Страница 8 из 36
— Одолжу, когда подрастешь, — счастливо улыбаясь, ответил Степан, пряча деньги во внутренний карман пиджака и застегивая карман на пуговицу.
— Вы задолбали меня со своим ростом, — притворно обиделся мальчик. — Сказал же — уже начал расти.
Официантка Нина принесла заказанный коньяк и затребованный счет.
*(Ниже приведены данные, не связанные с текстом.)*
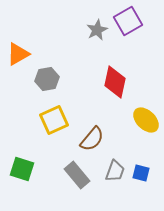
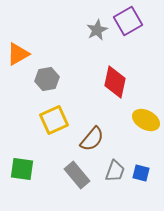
yellow ellipse: rotated 16 degrees counterclockwise
green square: rotated 10 degrees counterclockwise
Степан с удовольствием тяпнул рюмочку коньяку и благодушно воззрился на официантку.
— Как платить будите, — спросила Нина, держа руки в кармашках белого полупрозрачного передничка, — наличными или трудоднями?
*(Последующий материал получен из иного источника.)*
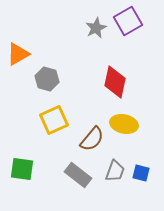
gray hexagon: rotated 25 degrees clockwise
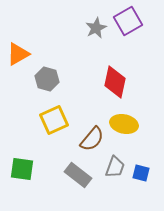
gray trapezoid: moved 4 px up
— Наличными, — ответил богатый поэт и удивился про себя тому, к каким архаичным видам оплаты прибегают порой губернаторы некоторых областей, из-за нехватки наличности.
— Он расплатился по счету, и сверху добавил Нине на чай, кофе и хлеб с маслом.
Шествуя по залу со своей компанией к выходу, Степан подумал о меценате, о том, что его, видимо, следует поблагодарить за щедрость, но так, чтобы не унизиться до лести. «Хрен вы увидите мой прогнутый позвоночник», — сказал про себя Степан, вежливо кивнул меценату и улыбнулся перекошенной улыбкой. Меценат ответил тем же. Поэт не посмел второй раз взглянуть на женщину своего благодетеля. Не потому, что боялся вызвать неудовольствие последнего, а потому, что дал себе такой зарок. И вообще, подумал он, у нее слишком чувственный рот, еще неизвестно, какие места на теле спонсора целует этот алый бутон.
ГЛАВА ТРЕТЬЯ
Они вышли из кафе в знойный полдень улицы и влились в толпу спешащих по делам и праздных пешеходов. Лира уверенно держала Степана под руку, и он был этим доволен. Амур с безразличным видом шел впереди, засунув руки в карманы своих коротеньких штанишек. Фотограф, запечатли момент: благопристойное семейство на прогулке!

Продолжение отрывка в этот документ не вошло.